***** Extrait fourni
La Fédération CGT des syndicats maritimes et le syndicat national CGT des marins appellent les personnels Corsica linea et La Méridionale à un arrêt de travail du lundi 13 décembre, dès 6 heures du matin, et pour une durée de 48 heures dans tous les ports de la continuité territoriale, ainsi à Toulon, Nice et Marseille », indique le courrier adressé le 30 novembre à Pascal Trojani, président de Corsica Linea.
Dans cette adresse, Frédéric Alpozzo, le secrétaire général du syndicat CGT des marins de Marseille, avance un ensemble de « motifs » et porte de nombreuses revendications, à la fois d’ordre national et interne à Corsica Linea. Il revient plus particulièrement sur la délégation de service public (DSP) relative à la desserte maritime de la Corse au départ de Marseille dans un contexte à nouveau tendu alors que la Collectivité de Corse a été notament condamnée le 26 septembre par le Conseil d’État à indemniser Corsica Ferries à hauteur de 86,3 M€. Un préjudice « qu’elle n’a pas subi », écrit le représentant syndical, évoquant « un racket à ciel ouvert ». Les faits concernent l’une des nombreuses plaintes que Corsica Ferries, qui opère de Toulon et reste leader sur la desserte corse, a déposées auprès des tribunaux en lien avec la DSP. Ils portent en l’occurrence sur l’attribution à la SNCM et à La Méridionale sur la période entre juillet 2007 et décembre 2013.
**********
***** Matériel fourni
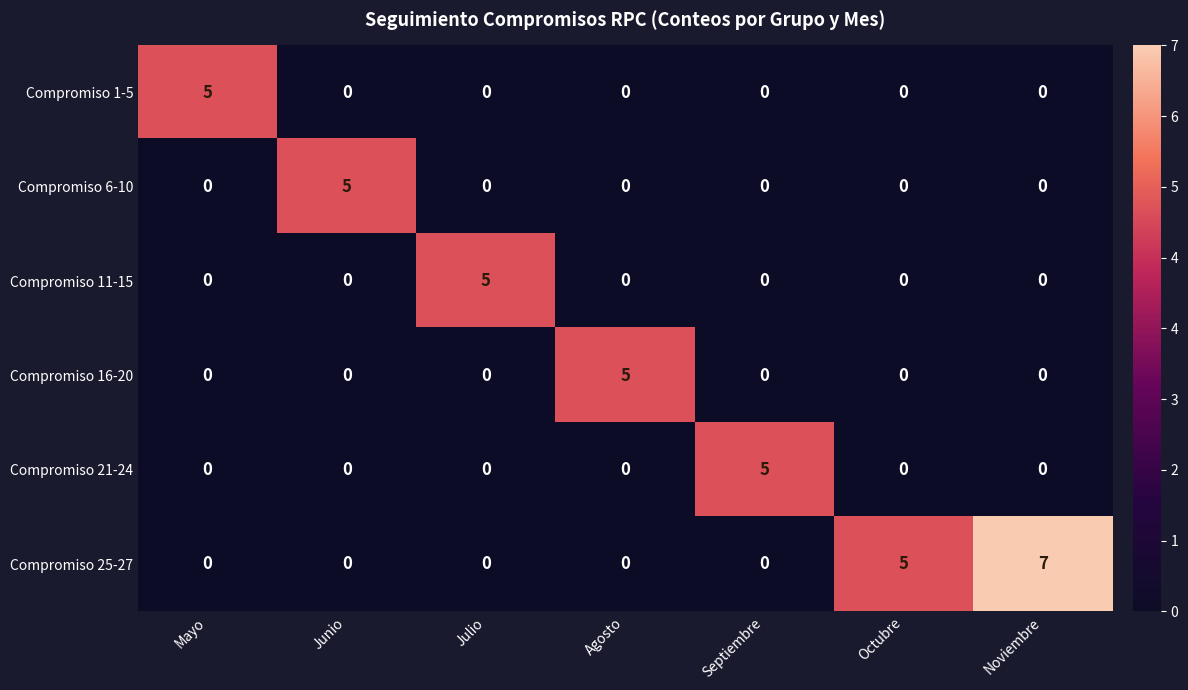

What is the difference between the maximum and minimum values in the Compromiso 11-15 series?

5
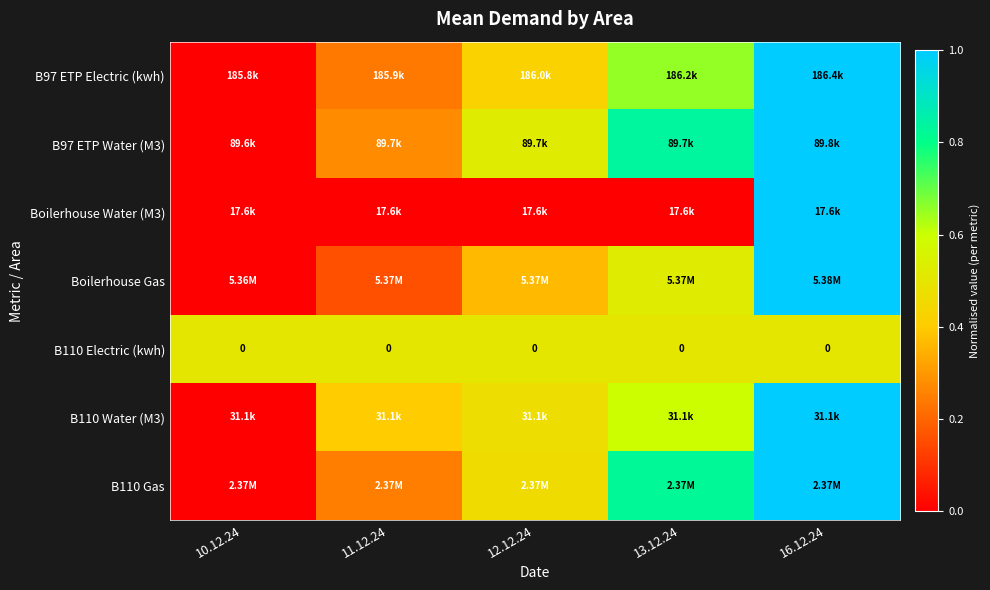

How many distinct data groups are displayed?

7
**********
D'après les informations:
a) Dans l'extrait sur l'appel à la grève des marins CGT, remplacez « lundi 13 décembre » par « mardi 14 décembre », puis recopiez le passage qui va de « La Fédération CGT » jusqu'à « de Corsica Linea. » inclus.
b) Reprenez l'article sur l'appel à la grève des marins CGT et écrivez la suite à partir de sa dernière phrase.

Réponses par numéro:
a)
La Fédération CGT des syndicats maritimes et le syndicat national CGT des marins appellent les personnels Corsica linea et La Méridionale à un arrêt de travail du mardi 14 décembre, dès 6 heures du matin, et pour une durée de 48 heures dans tous les ports de la continuité territoriale, ainsi à Toulon, Nice et Marseille », indique le courrier adressé le 30 novembre à Pascal Trojani, président de Corsica Linea.

b)
Sujet à tiroirs
Persévérant dans ses dénonciations d’un dispositif qu’il a toujours estimé extrêmement coûteux pour le contribuable, le président de Corsica Ferries, Pierre Mattei, avait une nouvelle fois mis en garde en février dernier, après l’attribution de la DSP au duo Corsica Linea/Méridionale pour la période du 1er mars 2021 au 31 décembre 2022 : « La collectivité locale persévère à aller à rebours de la loi en lançant des DSP avec subvention du transport de passagers, qui écartent systématiquement Corsica Ferries des appels d’offres », avait-il commenté.
Depuis le 1er mars et jusqu’à fin 2022, Corsica Linea opère trois des cinq liaisons au départ de Marseille vers la Corse – Bastia-Marseille, Porto-Vecchio-Marseille et l'Ile-Rousse-Marseille – tandis que la ligne vers Ajaccio est partagée avec La Méridionale (opérée avec le Piana). La filiale de Stef exploite seule la desserte de Propriano avec le Kalliste.
Un système remis en cause
Si Corsica Ferries est bien dans leur collimateur, la problématique des syndicats va au-delà. Dans un contexte où l’ensemble du système est remis en cause par Bruxelles, Frédéric Alpozzo s’interroge : « si changement il doit y avoir, on voit bien que c'est une porte entrouverte pour une réduction du service public et une libéralisation du transport maritime. Tout cela se fait au détriment à la fois de l'emploi et du service public. C'est inacceptable, insupportable et illégal. »
Pour ce dossier, la CGT des marins demande la « mise en œuvre d’une nouvelle DSP fret et passagers de 12 ans renouvelables, avec huit navires de grande capacité » ainsi que des tarifs planchers fret et passagers sur les lignes en obligation de service public (OSP, entre Toulon, Nice, et les ports de Corse), conventionnées en exclusivité. Ces revendications visent, selon le syndicat, à « supprimer toute pratique de dumping qui déséquilibre le dispositif et les compagnies au profit de Corsica ferries, en situation bientôt de monopole sur le transport à passagers, et déjà en situation d’abus de position dominante grâce aux aides illégales et à la politique de soutien financier public accordée jusqu’ici par l’État français, italien, et la Collectivité de Corse avec Bruxelles. »
Parmi les autres requêtes figure aussi un appel en faveur d’un grand plan décennal de renouvellement de la flotte stratégique sous pavillon français premier registre.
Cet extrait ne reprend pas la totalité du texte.